Dataset entries
★ ★ ★ ★ ★ ★ ★
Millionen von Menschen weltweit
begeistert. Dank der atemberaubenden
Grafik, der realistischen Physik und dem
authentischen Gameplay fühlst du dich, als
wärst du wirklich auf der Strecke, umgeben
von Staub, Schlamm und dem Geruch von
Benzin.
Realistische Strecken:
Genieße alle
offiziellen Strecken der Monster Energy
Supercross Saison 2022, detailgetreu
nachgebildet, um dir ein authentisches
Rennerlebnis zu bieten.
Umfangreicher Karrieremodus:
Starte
★ ★ ★ ★ ★ ★ ★
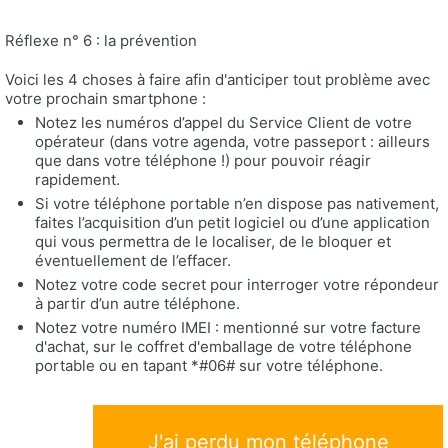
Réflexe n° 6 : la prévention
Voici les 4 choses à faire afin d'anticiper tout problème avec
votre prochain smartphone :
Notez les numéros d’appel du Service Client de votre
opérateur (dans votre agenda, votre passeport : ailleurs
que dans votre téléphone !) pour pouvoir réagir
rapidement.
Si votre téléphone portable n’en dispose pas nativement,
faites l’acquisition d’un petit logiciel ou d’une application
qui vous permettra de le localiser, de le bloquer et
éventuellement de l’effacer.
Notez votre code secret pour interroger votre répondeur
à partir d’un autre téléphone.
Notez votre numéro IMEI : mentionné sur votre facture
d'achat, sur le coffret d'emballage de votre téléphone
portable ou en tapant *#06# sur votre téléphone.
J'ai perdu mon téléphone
★ ★ ★ ★ ★ ★ ★
→ **Request**
Reproduce every line from the entries that holds the word "téléphone".

→ **Response**
que dans votre téléphone !) pour pouvoir réagir
Si votre téléphone portable n’en dispose pas nativement,
à partir d’un autre téléphone.
d'achat, sur le coffret d'emballage de votre téléphone
portable ou en tapant *#06# sur votre téléphone.
J'ai perdu mon téléphone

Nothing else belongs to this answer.